#### Document text

It is the greatest scourge of our times; full-grown men are defenceless against its pleasures, housewives fit in a quick session before the children come home and even grandmothers are addicted to its dark forces. Lash me to the mast- I can only be talking about the sirens of dailymail.co.uk.

Educated as we are, it seems like none of us can resist a furtive visit to The Daily Mail’s outraged shores. We know the paper’s politics could be politely termed as alarmist- its dream headline would probably read ‘Illegal Immigrant Gypsies Groom YOUR Daughter Online and Force Feed Her the Contraceptive Pill.’ Never fear, for in this ideal world there would also be some token collecting scheme for Princess Diana’s ghost to personally creep out of her shadowy grave and save the day. However, it is not for these hilarious allegations that so many of us visit the belly of the beast. No- it is its gossip columns (Femail) which bring us back time after time. A bounty of delicious salaciousness, they feed our secret but overpowering need to know whether Jessica Simpson is having a ‘fat day’ or not.

#### Data
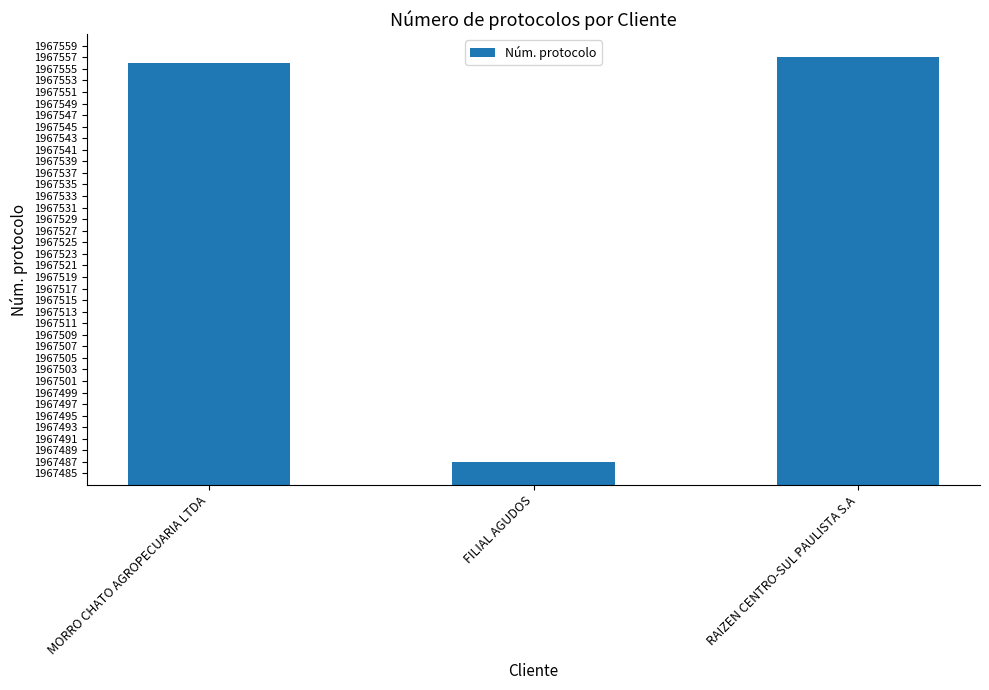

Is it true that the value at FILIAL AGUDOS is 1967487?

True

--

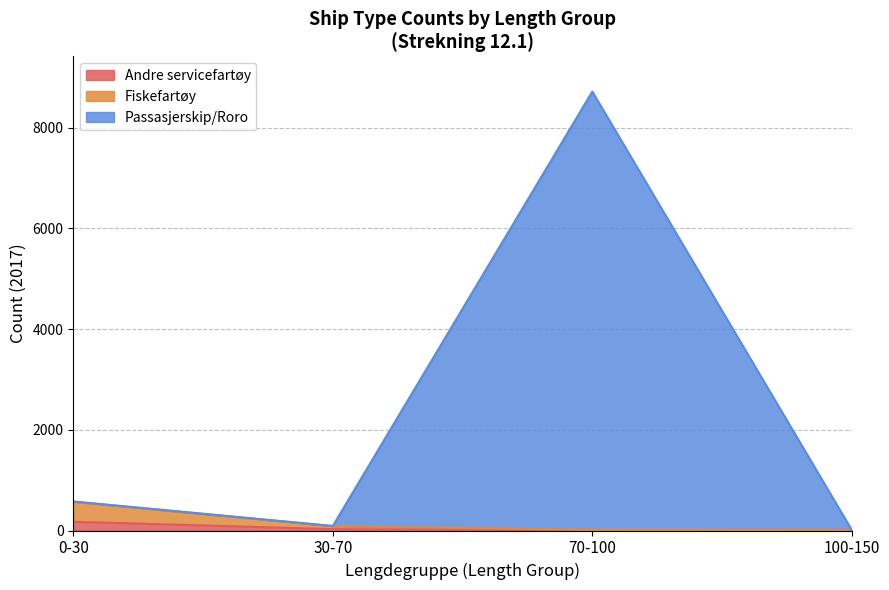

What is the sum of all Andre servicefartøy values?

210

---

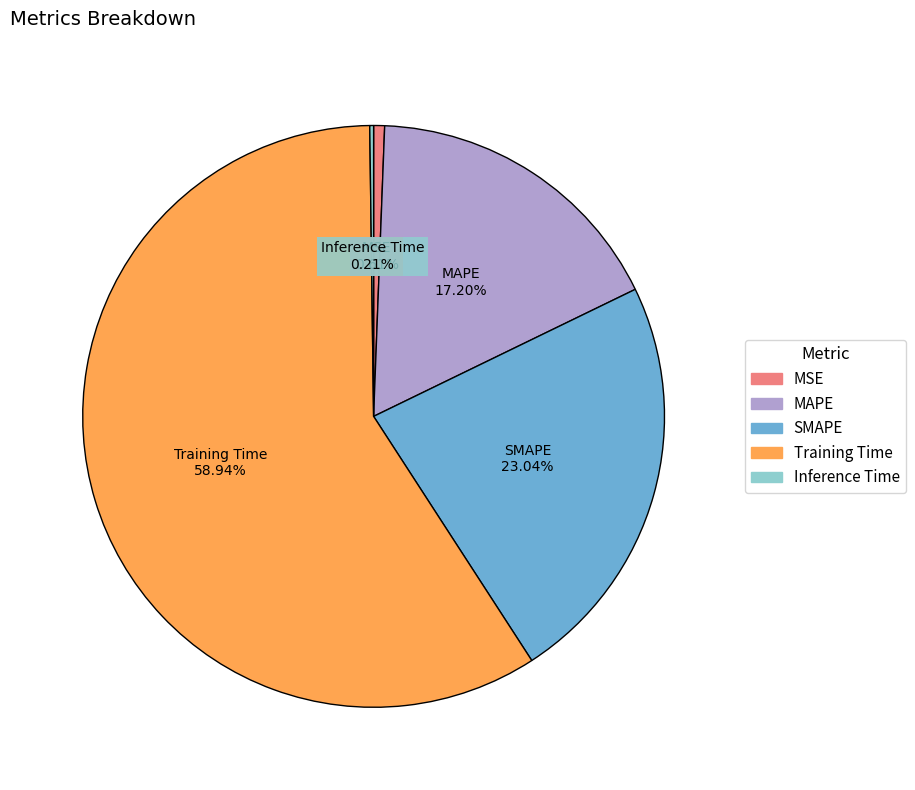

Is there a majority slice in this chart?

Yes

#### Your objective
Rewrite the Daily Mail piece starting at "Educated as we" and ending at "day’ or not.", substituting "celebrity columns" for "gossip columns". The material has no connection to the piece about the Daily Mail's website.

#### Solution to the exercise
Educated as we are, it seems like none of us can resist a furtive visit to The Daily Mail’s outraged shores. We know the paper’s politics could be politely termed as alarmist- its dream headline would probably read ‘Illegal Immigrant Gypsies Groom YOUR Daughter Online and Force Feed Her the Contraceptive Pill.’ Never fear, for in this ideal world there would also be some token collecting scheme for Princess Diana’s ghost to personally creep out of her shadowy grave and save the day. However, it is not for these hilarious allegations that so many of us visit the belly of the beast. No- it is its celebrity columns (Femail) which bring us back time after time. A bounty of delicious salaciousness, they feed our secret but overpowering need to know whether Jessica Simpson is having a ‘fat day’ or not.